Deux informations récentes me font nuancer ces regrets. Nous vivions vraiment dans une société coincée, étriquée pour ne pas dire asphyxiée. Bertil Galland publiait Maurice Chappaz dans les Cahiers de la renaissance vaudoise. Or, il a dû arrêter cette collaboration parce que Chappaz avait écrit, dans un ouvrage de grande qualité, trois lignes qui déplurent à Maître Regamey: une scène amusante où des bergers valaisans comparaient la vigueur de leur sexe en érection. A la télévision, hier soir, j’ai appris que Les jolies colonies de vacances, la chanson fétiche de Pierre Perret, était interdite d’antenne en France parce qu’il était expliqué que ces enfants avaient fait pipi dans le lavabo.

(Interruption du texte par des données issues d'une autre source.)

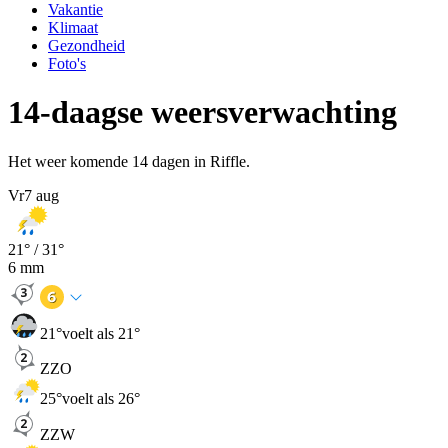
Vakantie
Klimaat
Gezondheid
Foto's
14-daagse weersverwachting
Het weer komende 14 dagen in Riffle.
Vr
7 aug
21
° /
31
°
6
mm
21
°
voelt als 21°
ZZO
25
°
voelt als 26°
ZZW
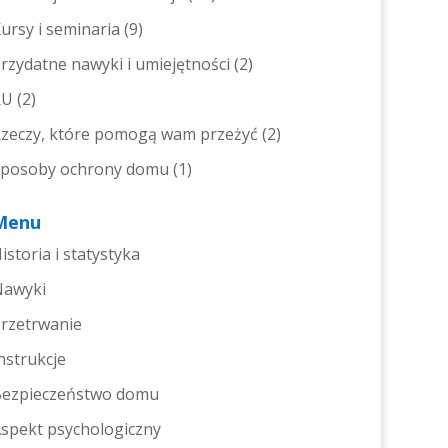
ursy i seminaria
(9)
rzydatne nawyki i umiejętności
(2)
RU
(2)
zeczy, które pomogą wam przeżyć
(2)
posoby ochrony domu
(1)
Menu
istoria i statystyka
Nawyki
rzetrwanie
nstrukcje
ezpieczeństwo domu
spekt psychologiczny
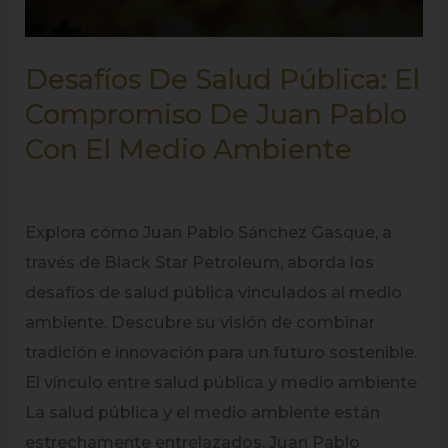
Ambiente
Desafíos De Salud Pública: El
Compromiso De Juan Pablo
Con El Medio Ambiente
Explora cómo Juan Pablo Sánchez Gasque, a
través de Black Star Petroleum, aborda los
desafíos de salud pública vinculados al medio
ambiente. Descubre su visión de combinar
tradición e innovación para un futuro sostenible.
El vínculo entre salud pública y medio ambiente
La salud pública y el medio ambiente están
estrechamente entrelazados. Juan Pablo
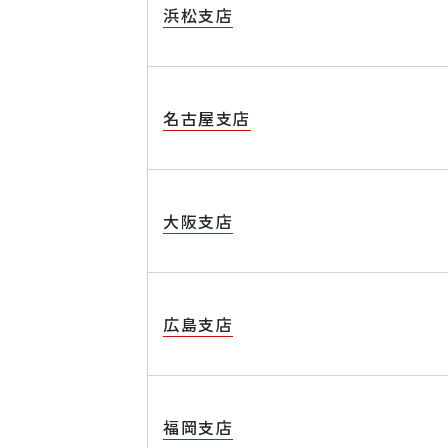
浜松支店
名古屋支店
大阪支店
広島支店
福岡支店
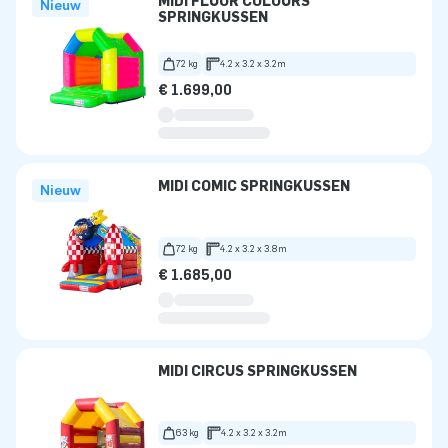
MIDI FLUOR COLOURS
Nieuw
SPRINGKUSSEN
72 kg
4.2 x 3.2 x 3.2m
€ 1.699,00
MIDI COMIC SPRINGKUSSEN
Nieuw
72 kg
4.2 x 3.2 x 3.8m
€ 1.685,00
MIDI CIRCUS SPRINGKUSSEN
63 kg
4.2 x 3.2 x 3.2m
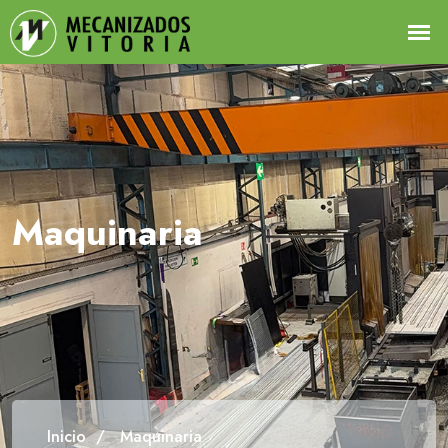
Maquinaria
Inicio
Maquinaria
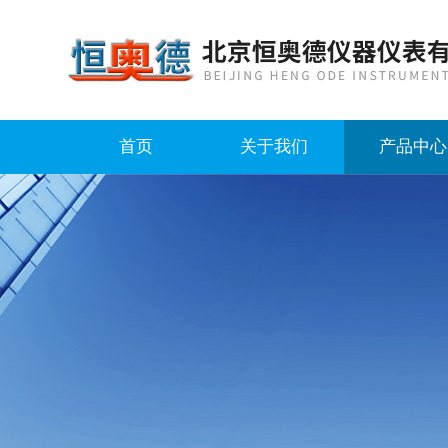
首页
关于我们
产品中心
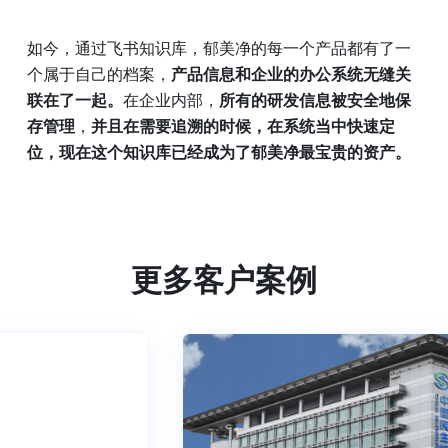
如今，通过飞书知识库，郁美净的每一个产品都有了一
个属于自己的档案，
产品信息和企业的办公系统无缝关
联在了一起。
在企业内部，
所有的研发信息被安全地保
存管理
，
并且在需要追溯的时候，在系统当中快速定
位，现在这个知识库已经成为了郁美净最宝贵的资产。
更多客户案例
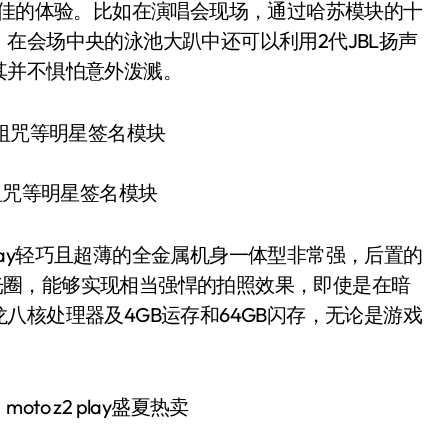
业也是最佳的体验。比如在演唱会现场，通过哈苏模块的十
在会场中央的泳池大趴中还可以利用2代JBL扬声
其并不惧怕意外泼溅。
祖咒等明星签名模块
play轻巧且超薄的全金属机身一体型非常强，后置的
7大光圈，能够实现相当强悍的拍照效果，即使是在暗
八核处理器及4GB运存和64GB闪存，无论是游戏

Là encore, avec le recul, on se dit qu’une révolution était effectivement nécessaire. Que Ma France de Jean Ferrat fût interdite d’antenne parce qu’il chantait: «La France des travailleurs, celle qui construisit vos usines», on ne s’étonne pas trop. Mais aller jusqu’à interdire la diffusion des Jolies colonies de vacances… il était temps de secouer la maison.